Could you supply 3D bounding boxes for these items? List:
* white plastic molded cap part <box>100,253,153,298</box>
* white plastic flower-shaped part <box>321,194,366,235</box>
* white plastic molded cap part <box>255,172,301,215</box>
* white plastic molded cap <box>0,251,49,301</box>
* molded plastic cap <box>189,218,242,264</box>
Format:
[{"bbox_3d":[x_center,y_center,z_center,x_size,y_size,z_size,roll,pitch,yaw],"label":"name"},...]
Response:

##########

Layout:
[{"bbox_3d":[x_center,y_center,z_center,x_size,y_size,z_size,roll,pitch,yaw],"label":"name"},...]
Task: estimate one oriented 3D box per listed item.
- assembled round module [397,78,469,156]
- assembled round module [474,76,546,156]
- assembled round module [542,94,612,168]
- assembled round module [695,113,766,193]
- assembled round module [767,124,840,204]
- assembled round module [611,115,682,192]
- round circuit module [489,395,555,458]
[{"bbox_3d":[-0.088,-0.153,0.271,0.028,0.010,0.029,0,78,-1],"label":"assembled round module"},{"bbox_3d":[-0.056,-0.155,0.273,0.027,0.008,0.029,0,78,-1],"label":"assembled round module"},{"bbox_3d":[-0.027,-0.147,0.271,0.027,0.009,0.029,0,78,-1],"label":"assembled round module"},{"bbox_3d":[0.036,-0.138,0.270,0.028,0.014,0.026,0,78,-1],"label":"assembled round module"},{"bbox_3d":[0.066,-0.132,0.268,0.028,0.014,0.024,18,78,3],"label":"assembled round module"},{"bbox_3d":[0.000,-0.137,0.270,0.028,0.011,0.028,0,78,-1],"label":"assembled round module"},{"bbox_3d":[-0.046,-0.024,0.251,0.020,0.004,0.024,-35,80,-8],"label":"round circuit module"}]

##########

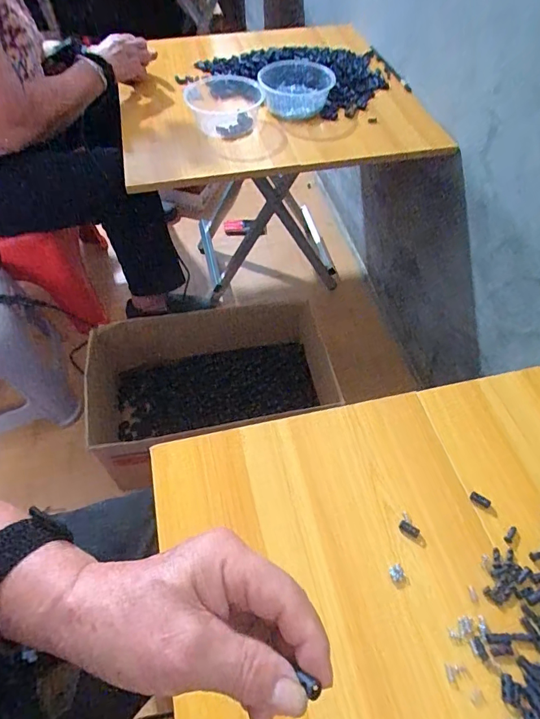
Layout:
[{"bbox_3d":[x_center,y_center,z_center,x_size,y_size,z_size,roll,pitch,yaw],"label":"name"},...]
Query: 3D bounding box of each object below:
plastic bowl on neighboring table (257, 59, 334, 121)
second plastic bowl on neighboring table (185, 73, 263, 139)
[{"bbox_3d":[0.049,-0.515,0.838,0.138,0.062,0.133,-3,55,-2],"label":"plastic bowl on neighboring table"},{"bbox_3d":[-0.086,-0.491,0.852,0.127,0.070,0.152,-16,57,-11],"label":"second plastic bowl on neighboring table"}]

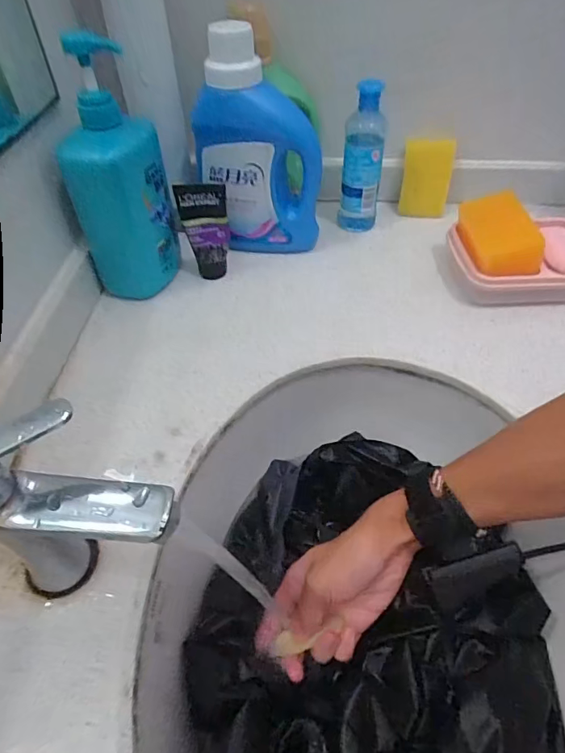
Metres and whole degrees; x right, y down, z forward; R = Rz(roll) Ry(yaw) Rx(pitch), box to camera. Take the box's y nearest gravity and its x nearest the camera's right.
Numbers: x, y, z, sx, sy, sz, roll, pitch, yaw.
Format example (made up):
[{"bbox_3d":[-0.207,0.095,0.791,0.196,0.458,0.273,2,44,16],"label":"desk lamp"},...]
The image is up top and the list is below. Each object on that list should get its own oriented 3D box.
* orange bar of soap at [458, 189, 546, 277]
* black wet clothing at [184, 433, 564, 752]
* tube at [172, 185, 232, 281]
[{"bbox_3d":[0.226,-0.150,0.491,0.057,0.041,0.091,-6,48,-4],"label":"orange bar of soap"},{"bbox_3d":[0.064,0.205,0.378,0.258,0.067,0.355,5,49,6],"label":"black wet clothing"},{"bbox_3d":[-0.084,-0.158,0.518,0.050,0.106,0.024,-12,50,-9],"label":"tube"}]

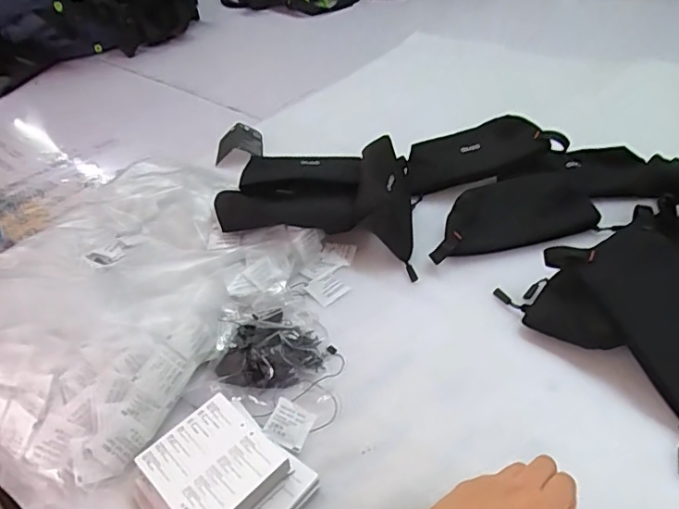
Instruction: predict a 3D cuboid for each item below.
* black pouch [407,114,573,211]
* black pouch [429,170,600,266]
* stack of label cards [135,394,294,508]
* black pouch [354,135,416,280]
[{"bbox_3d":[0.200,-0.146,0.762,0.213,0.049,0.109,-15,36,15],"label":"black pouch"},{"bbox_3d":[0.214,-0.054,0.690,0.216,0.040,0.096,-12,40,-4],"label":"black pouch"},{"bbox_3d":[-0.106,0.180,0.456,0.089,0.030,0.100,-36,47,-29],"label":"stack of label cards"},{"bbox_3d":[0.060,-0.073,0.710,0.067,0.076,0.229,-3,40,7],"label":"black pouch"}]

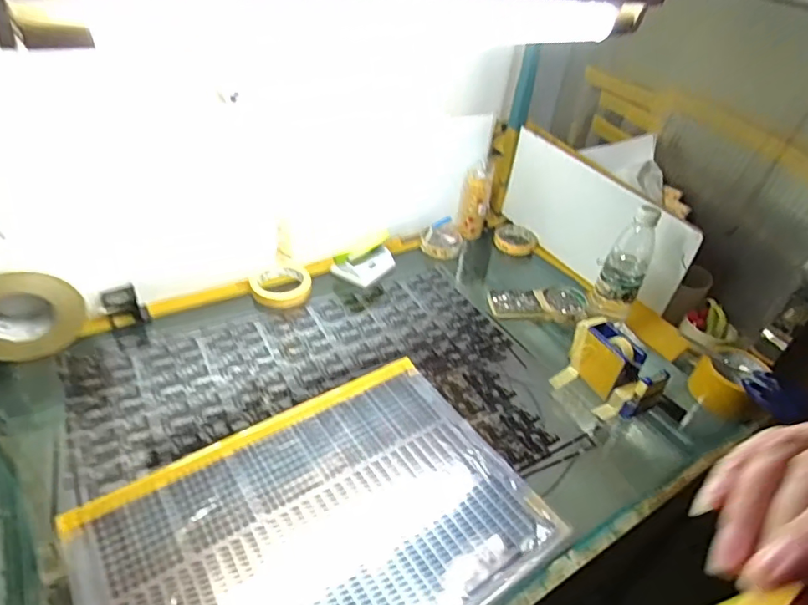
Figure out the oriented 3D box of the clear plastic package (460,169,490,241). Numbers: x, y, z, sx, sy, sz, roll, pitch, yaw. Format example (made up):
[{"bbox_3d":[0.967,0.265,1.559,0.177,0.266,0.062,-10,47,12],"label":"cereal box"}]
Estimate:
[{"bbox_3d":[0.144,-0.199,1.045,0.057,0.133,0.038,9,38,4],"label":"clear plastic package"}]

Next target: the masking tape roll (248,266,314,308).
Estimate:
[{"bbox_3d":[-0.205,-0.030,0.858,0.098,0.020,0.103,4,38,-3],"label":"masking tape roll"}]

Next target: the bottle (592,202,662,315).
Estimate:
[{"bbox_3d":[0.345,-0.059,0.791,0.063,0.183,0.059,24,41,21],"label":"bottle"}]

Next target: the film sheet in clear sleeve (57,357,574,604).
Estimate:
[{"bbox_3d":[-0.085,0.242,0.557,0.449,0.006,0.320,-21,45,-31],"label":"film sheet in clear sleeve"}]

##########

__Your task__
For every line of the material that holds the word "target", make a copy.

__Written response__
Next target: the masking tape roll (248,266,314,308).
Next target: the bottle (592,202,662,315).
Next target: the film sheet in clear sleeve (57,357,574,604).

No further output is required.